HA-1 TCR2 was selected as the optimal TCR clone among five other candidates based on the level of expression and cytotoxic activity against HA-1-expressing cell lines. HA-1 TCR2 expression in CD8+ T cells allowed specific recognition and killing of both myeloid and lymphoid leukemic cells expressing the HA-1 antigen. These anti-HA-1 TCR-expressing T cells also expressed the CD8 co-receptor, allowing the modified TCRs to be functional in both CD4+ and CD8+ T cells. As a consequence, HA-1 TCR2 efficiently triggered CD4+ T cell activation, as indicated by release of interleukin-2 and interferon gamma cytokines, cell proliferation and HA-1+ leukemia cell killing. The presence of CD4+ T lymphocytes in the immunotherapy infused product is of importance as they can support CD8+ T cell function and persistence in vivo.
The HA-1 TCR2 construct was next modified for future clinical trials. First, a safety switch, the suicide gene iCasp9, was added. iCasp9 expression is activated upon AP1903 drug administration and allows inducible elimination of the modified expressing cells. As pointed out by Dr. Bleakley, “life-threatening toxicities would justify the use of the safety switch, such as very severe graft versus host disease, or sudden unexpected severe organ toxicity.” A CD20 epitope was also included in the construct facilitating cell tracking by flow cytometry. The new constructs were confirmed to be functional in vitro.

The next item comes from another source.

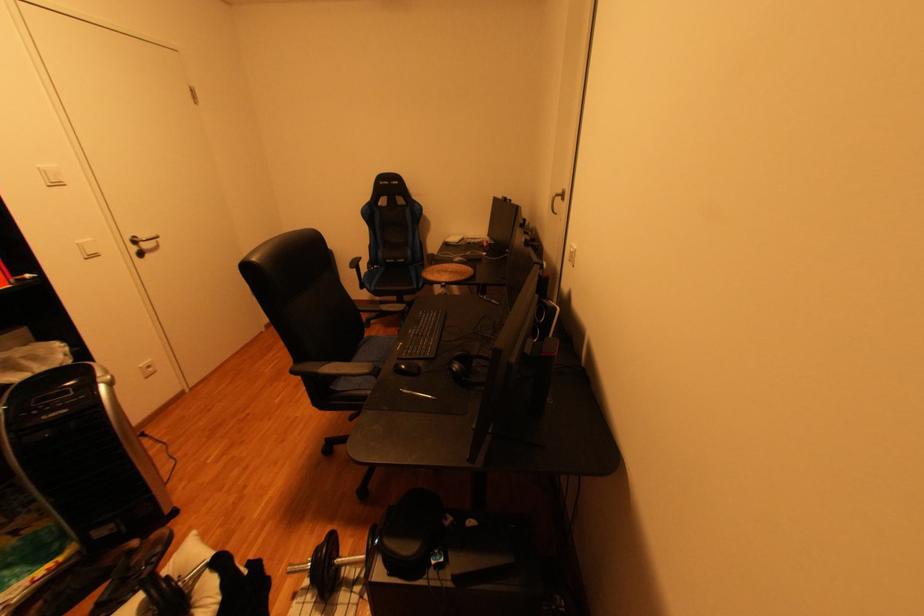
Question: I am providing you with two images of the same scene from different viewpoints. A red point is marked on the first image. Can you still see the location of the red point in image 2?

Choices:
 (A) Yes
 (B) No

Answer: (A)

Finally, the data were also validated in human T cells clinical product transduced with the HA-1 TCR2 lentiviral construct along with the CD8 co-receptor and iCasp9. The modified human T cells efficiently expressed HA-1 TCR2 while presenting an effector and non-exhausted phenotype, conserved specific cytolytic activity against HA-1+ tumor cells and remained sensitive to the AP1903 drug. Characterization of the clonal diversity of the T cell product by TCR sequencing indicated the ability of the T cells to persist and expand in vivo. These experiments address safety concerns and validate further use of this anti-HA-1 construct for future clinical trials.
When asked about future directions, Dr. Bleakley answered: “we are very excited that the clinical trial to test the HA-1 TCR T cell immunotherapy product that we developed is very close to opening (days to weeks) and that we will actually start treating patients in early 2018. We consider the trial to be exciting because any evidence of efficacy will be a proof-of-principle for this particular target antigen, HA-1, and for the minor histocompatibility antigens as a class of targets for immunotherapy. Patients who relapse after transplantation generally have a very poor prognosis. If it is effective, minor H antigen-targeted immunotherapy could provide patients who develop post-transplant relapse with a new effective treatment and hope of survival. One other thing that we are very interested in is how the HA-1 TCR CD4+ T cells perform in patients. We believe that this is the first time that introduction of a CD8+ co-receptor* along with a HLA class I-restricted TCR into CD4+ T cells has been evaluated in a clinical trial (*to enable full activation of the CD4+ T cells when stimulated by antigen through the HLA-class I restricted TCR, and thereby help the antigen-specific CD8+ T cells in the cell product).”
Funding was provided by the Damon Runyon Cancer Research Foundation, Richard Lumsden Foundation, Alex’s Lemonade Stand Foundation, Cure4Cam Childhood Cancer Organization, the Leukemia and Lymphoma Society, Unravel Pediatric Cancer, the Bezos Family Foundation and the National Cancer Institute (National Institutes of Health).
Dossa RG,Cunningham T,Sommermeyer D,Medina-Rodriguez I,Biernacki MA,Foster K,Bleakley M. 2017. Development of T cell immunotherapy for hematopoietic stem cell transplantation recipients at risk of leukemia relapse. Blood.